(Transcribed page contents)

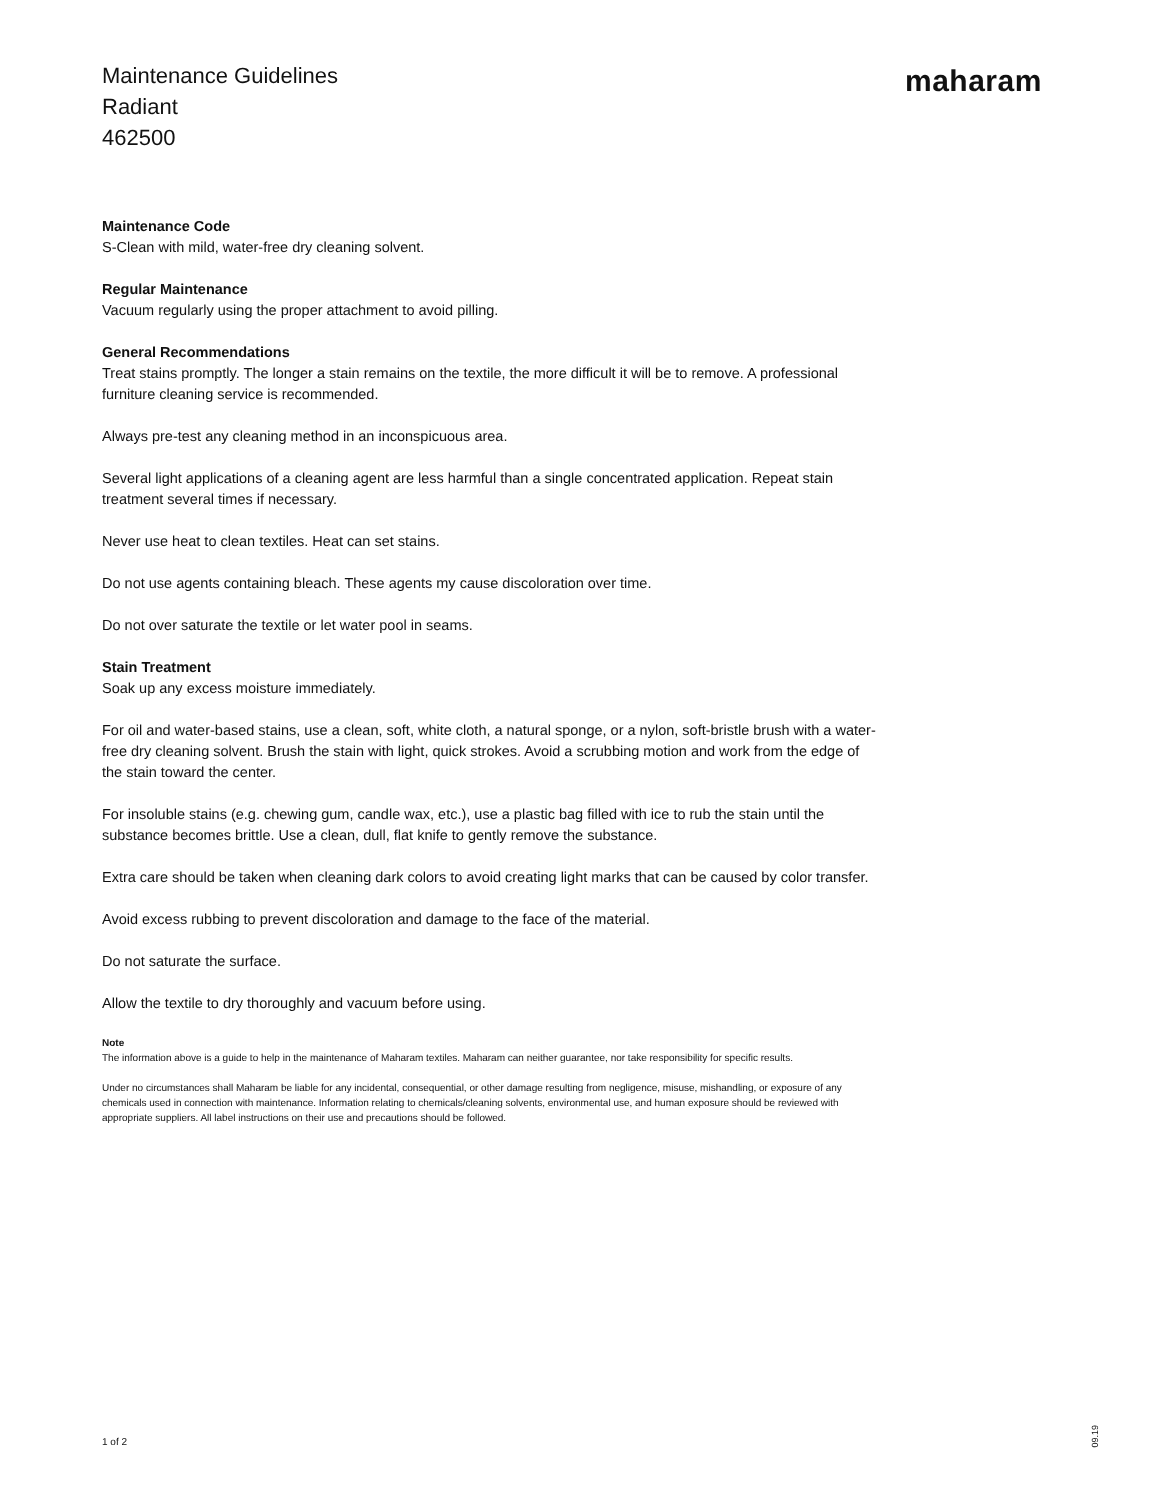Maintenance Guidelines
Radiant
462500
maharam
Maintenance Code
S-Clean with mild, water-free dry cleaning solvent.
Regular Maintenance
Vacuum regularly using the proper attachment to avoid pilling.
General Recommendations
Treat stains promptly. The longer a stain remains on the textile, the more difficult it will be to remove. A professional furniture cleaning service is recommended.
Always pre-test any cleaning method in an inconspicuous area.
Several light applications of a cleaning agent are less harmful than a single concentrated application. Repeat stain treatment several times if necessary.
Never use heat to clean textiles. Heat can set stains.
Do not use agents containing bleach. These agents my cause discoloration over time.
Do not over saturate the textile or let water pool in seams.
Stain Treatment
Soak up any excess moisture immediately.
For oil and water-based stains, use a clean, soft, white cloth, a natural sponge, or a nylon, soft-bristle brush with a water-free dry cleaning solvent. Brush the stain with light, quick strokes. Avoid a scrubbing motion and work from the edge of the stain toward the center.
For insoluble stains (e.g. chewing gum, candle wax, etc.), use a plastic bag filled with ice to rub the stain until the substance becomes brittle. Use a clean, dull, flat knife to gently remove the substance.
Extra care should be taken when cleaning dark colors to avoid creating light marks that can be caused by color transfer.
Avoid excess rubbing to prevent discoloration and damage to the face of the material.
Do not saturate the surface.
Allow the textile to dry thoroughly and vacuum before using.
Note
The information above is a guide to help in the maintenance of Maharam textiles. Maharam can neither guarantee, nor take responsibility for specific results.
Under no circumstances shall Maharam be liable for any incidental, consequential, or other damage resulting from negligence, misuse, mishandling, or exposure of any chemicals used in connection with maintenance. Information relating to chemicals/cleaning solvents, environmental use, and human exposure should be reviewed with appropriate suppliers. All label instructions on their use and precautions should be followed.
1 of 2
09.19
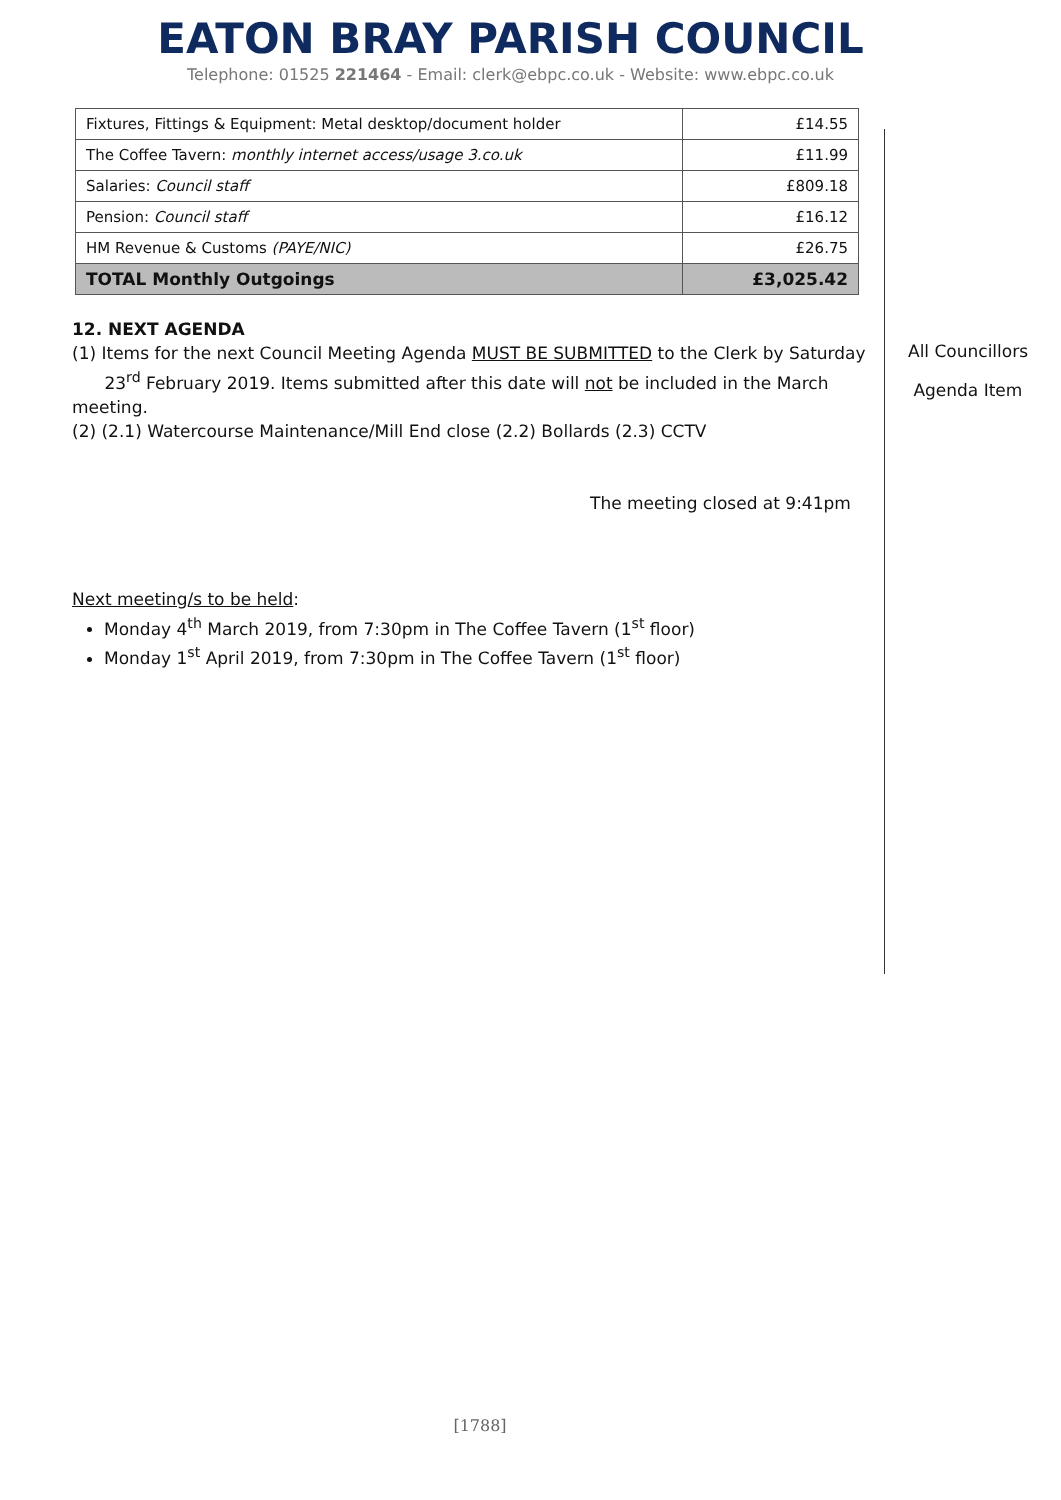EATON BRAY PARISH COUNCIL
Telephone: 01525 221464 - Email: clerk@ebpc.co.uk - Website: www.ebpc.co.uk
| Fixtures, Fittings & Equipment: Metal desktop/document holder | £14.55 |
| The Coffee Tavern: monthly internet access/usage 3.co.uk | £11.99 |
| Salaries: Council staff | £809.18 |
| Pension: Council staff | £16.12 |
| HM Revenue & Customs (PAYE/NIC) | £26.75 |
| TOTAL Monthly Outgoings | £3,025.42 |
12. NEXT AGENDA
(1) Items for the next Council Meeting Agenda MUST BE SUBMITTED to the Clerk by Saturday
23<sup>rd</sup> February 2019. Items submitted after this date will not be included in the March meeting.
(2) (2.1) Watercourse Maintenance/Mill End close (2.2) Bollards (2.3) CCTV
The meeting closed at 9:41pm
Next meeting/s to be held:
Monday 4<sup>th</sup> March 2019, from 7:30pm in The Coffee Tavern (1<sup>st</sup> floor)
Monday 1<sup>st</sup> April 2019, from 7:30pm in The Coffee Tavern (1<sup>st</sup> floor)
All Councillors
Agenda Item
[1788]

*Aim of the exercise*
Set down exactly the lines running from the beginning of the entries above to the line that contains "For oil and", including both, and leave out pictures.

*Result of the task*
Maintenance Guidelines
Radiant
462500
maharam
Maintenance Code
S-Clean with mild, water-free dry cleaning solvent.
Regular Maintenance
Vacuum regularly using the proper attachment to avoid pilling.
General Recommendations
Treat stains promptly. The longer a stain remains on the textile, the more difficult it will be to remove. A professional furniture cleaning service is recommended.
Always pre-test any cleaning method in an inconspicuous area.
Several light applications of a cleaning agent are less harmful than a single concentrated application. Repeat stain treatment several times if necessary.
Never use heat to clean textiles. Heat can set stains.
Do not use agents containing bleach. These agents my cause discoloration over time.
Do not over saturate the textile or let water pool in seams.
Stain Treatment
Soak up any excess moisture immediately.
For oil and water-based stains, use a clean, soft, white cloth, a natural sponge, or a nylon, soft-bristle brush with a water-free dry cleaning solvent. Brush the stain with light, quick strokes. Avoid a scrubbing motion and work from the edge of the stain toward the center.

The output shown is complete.